### EXTRACTED DATA
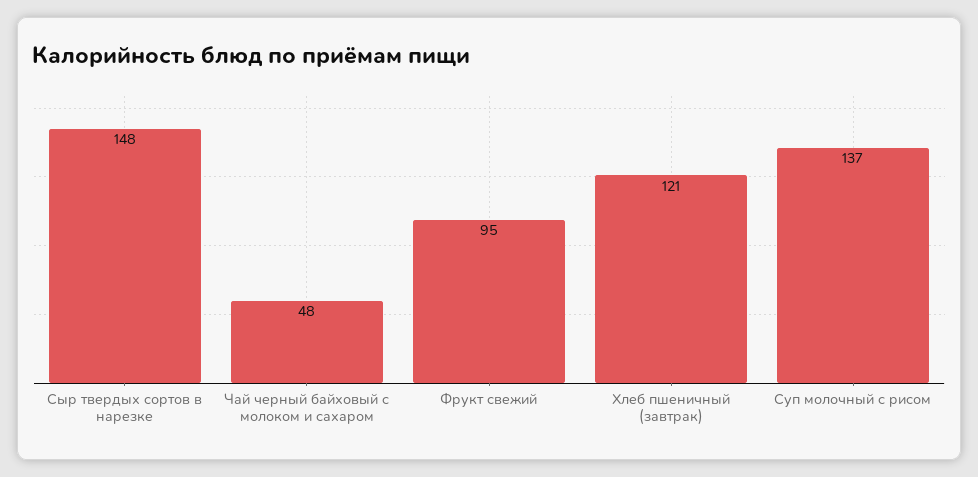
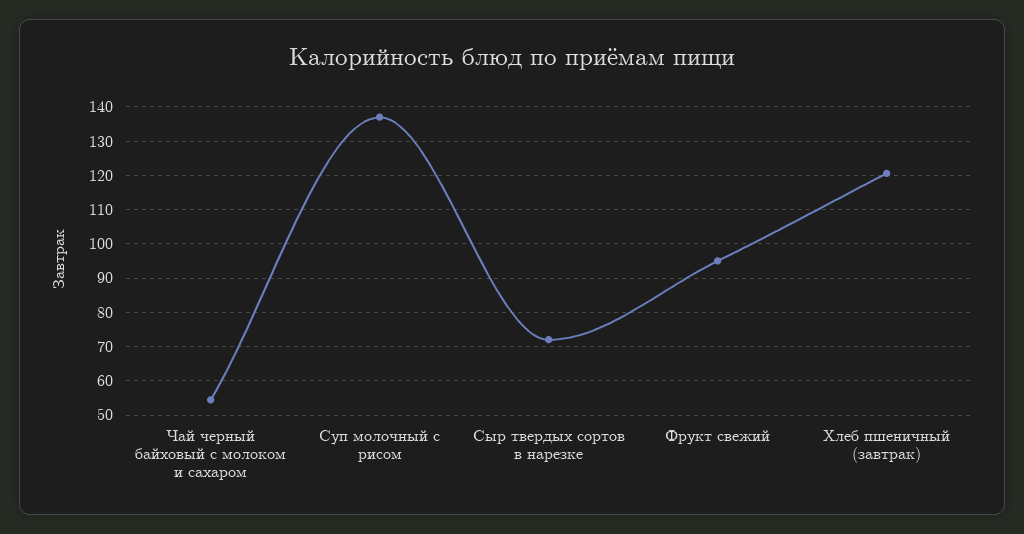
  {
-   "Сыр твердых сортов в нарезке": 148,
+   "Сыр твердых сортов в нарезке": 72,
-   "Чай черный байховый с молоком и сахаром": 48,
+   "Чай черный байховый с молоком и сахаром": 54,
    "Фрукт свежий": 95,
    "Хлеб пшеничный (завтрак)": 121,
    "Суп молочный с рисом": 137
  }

### PROBLEM DETAILS
Make an exact copy of every entry above, but keep the pictures out of it.

### EXERCISE ANSWER
  {
-   "Сыр твердых сортов в нарезке": 148,
+   "Сыр твердых сортов в нарезке": 72,
-   "Чай черный байховый с молоком и сахаром": 48,
+   "Чай черный байховый с молоком и сахаром": 54,
    "Фрукт свежий": 95,
    "Хлеб пшеничный (завтрак)": 121,
    "Суп молочный с рисом": 137
  }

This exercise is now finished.